### About this task:
When checking the entries below, count every line with the word "laadtijd", then give only that number.

- Opening Delimiter -

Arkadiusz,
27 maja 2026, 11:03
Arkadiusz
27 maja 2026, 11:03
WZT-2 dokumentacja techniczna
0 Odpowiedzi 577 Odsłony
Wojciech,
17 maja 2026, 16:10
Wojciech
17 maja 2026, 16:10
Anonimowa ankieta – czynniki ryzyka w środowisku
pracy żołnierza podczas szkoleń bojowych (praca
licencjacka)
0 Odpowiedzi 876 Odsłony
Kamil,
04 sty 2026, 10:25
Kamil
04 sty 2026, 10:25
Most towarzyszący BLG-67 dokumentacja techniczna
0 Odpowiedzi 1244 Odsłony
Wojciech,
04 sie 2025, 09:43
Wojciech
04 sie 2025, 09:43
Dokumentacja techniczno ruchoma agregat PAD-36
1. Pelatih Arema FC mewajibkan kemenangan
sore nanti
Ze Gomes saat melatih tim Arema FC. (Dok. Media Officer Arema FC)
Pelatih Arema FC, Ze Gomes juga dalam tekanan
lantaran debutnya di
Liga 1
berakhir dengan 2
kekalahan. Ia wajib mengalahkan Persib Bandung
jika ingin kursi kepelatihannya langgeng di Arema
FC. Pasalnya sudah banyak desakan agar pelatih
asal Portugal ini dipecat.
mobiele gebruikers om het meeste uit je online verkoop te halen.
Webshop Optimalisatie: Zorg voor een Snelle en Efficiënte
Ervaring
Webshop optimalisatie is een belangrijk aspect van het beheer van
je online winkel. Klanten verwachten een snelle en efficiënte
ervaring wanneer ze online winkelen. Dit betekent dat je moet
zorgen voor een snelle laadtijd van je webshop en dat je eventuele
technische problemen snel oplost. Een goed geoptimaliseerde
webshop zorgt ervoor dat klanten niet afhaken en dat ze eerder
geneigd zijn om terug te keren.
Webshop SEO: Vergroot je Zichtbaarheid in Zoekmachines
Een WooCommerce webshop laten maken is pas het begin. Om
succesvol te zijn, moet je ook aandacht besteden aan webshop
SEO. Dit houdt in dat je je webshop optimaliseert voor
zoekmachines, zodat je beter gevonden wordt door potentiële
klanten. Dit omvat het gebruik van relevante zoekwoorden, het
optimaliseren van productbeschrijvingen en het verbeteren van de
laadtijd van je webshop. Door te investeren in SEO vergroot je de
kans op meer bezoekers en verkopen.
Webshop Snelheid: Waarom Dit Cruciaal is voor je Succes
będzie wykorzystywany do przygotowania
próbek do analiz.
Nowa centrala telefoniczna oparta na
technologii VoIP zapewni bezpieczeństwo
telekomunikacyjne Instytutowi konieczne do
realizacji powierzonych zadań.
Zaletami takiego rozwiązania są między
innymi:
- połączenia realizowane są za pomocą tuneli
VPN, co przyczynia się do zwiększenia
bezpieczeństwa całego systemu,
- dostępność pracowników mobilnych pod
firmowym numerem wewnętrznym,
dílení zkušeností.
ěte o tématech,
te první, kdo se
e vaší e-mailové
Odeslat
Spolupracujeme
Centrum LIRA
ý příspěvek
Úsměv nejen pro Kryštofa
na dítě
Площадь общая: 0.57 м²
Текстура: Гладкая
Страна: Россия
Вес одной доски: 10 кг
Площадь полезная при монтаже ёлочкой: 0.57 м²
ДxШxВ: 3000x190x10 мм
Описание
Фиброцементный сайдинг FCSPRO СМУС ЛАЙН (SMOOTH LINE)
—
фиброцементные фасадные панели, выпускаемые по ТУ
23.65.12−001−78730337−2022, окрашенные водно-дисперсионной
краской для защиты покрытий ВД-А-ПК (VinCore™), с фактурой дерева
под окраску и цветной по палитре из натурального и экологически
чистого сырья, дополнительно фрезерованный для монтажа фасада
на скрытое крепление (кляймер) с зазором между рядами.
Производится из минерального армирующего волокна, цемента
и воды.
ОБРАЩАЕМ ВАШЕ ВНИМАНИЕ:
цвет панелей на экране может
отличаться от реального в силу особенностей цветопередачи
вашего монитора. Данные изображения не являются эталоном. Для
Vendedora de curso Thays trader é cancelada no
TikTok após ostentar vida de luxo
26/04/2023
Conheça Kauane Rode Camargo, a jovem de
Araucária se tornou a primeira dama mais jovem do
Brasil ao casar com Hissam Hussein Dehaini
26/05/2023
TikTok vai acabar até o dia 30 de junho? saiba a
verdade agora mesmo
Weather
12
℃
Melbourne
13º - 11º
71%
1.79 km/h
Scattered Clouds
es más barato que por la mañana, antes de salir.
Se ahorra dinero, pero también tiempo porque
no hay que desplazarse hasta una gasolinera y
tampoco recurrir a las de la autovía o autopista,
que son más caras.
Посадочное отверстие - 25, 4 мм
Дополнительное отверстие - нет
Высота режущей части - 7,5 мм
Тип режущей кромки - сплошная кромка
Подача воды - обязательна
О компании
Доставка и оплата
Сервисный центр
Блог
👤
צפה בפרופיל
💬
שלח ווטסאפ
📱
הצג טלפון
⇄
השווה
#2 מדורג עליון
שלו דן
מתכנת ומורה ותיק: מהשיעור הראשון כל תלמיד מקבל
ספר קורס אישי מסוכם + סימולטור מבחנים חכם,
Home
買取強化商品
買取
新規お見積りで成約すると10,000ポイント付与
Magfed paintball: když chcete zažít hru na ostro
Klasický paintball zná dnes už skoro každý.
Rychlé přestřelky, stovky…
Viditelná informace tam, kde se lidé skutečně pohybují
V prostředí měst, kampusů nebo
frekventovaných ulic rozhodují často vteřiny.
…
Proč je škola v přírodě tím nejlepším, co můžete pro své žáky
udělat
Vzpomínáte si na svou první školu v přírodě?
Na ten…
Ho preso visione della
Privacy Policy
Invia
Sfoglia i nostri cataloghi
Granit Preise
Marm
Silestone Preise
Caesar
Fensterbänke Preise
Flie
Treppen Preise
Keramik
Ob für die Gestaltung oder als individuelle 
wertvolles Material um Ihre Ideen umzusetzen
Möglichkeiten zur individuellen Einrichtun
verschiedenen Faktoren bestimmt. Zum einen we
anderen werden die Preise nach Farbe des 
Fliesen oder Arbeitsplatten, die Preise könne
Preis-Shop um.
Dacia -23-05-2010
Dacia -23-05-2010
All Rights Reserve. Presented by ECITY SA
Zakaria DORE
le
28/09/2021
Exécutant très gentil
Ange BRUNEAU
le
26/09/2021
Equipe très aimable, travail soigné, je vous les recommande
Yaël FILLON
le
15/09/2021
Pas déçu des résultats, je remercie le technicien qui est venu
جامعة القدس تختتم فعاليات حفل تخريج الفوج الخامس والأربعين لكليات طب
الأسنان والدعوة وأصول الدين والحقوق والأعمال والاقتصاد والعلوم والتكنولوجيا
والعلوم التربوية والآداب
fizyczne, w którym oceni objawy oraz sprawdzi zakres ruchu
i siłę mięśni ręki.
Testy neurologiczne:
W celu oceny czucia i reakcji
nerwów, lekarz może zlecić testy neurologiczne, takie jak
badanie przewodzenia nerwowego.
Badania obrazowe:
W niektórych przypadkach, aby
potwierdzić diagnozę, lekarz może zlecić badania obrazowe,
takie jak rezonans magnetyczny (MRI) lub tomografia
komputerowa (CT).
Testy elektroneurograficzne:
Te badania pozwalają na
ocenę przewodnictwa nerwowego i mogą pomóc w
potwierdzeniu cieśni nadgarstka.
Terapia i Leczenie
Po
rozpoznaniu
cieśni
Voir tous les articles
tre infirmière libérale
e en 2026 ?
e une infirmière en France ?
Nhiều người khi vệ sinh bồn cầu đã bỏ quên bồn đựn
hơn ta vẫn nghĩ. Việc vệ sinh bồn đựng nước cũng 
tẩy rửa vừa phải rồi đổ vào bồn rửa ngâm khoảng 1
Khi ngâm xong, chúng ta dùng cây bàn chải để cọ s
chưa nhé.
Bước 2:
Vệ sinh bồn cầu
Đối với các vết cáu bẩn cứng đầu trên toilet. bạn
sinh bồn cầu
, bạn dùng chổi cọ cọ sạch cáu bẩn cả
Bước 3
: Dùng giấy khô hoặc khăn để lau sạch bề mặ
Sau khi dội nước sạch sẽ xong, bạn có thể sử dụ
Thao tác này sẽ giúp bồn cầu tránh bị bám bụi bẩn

- Closing Delimiter -

### Problem solution:
2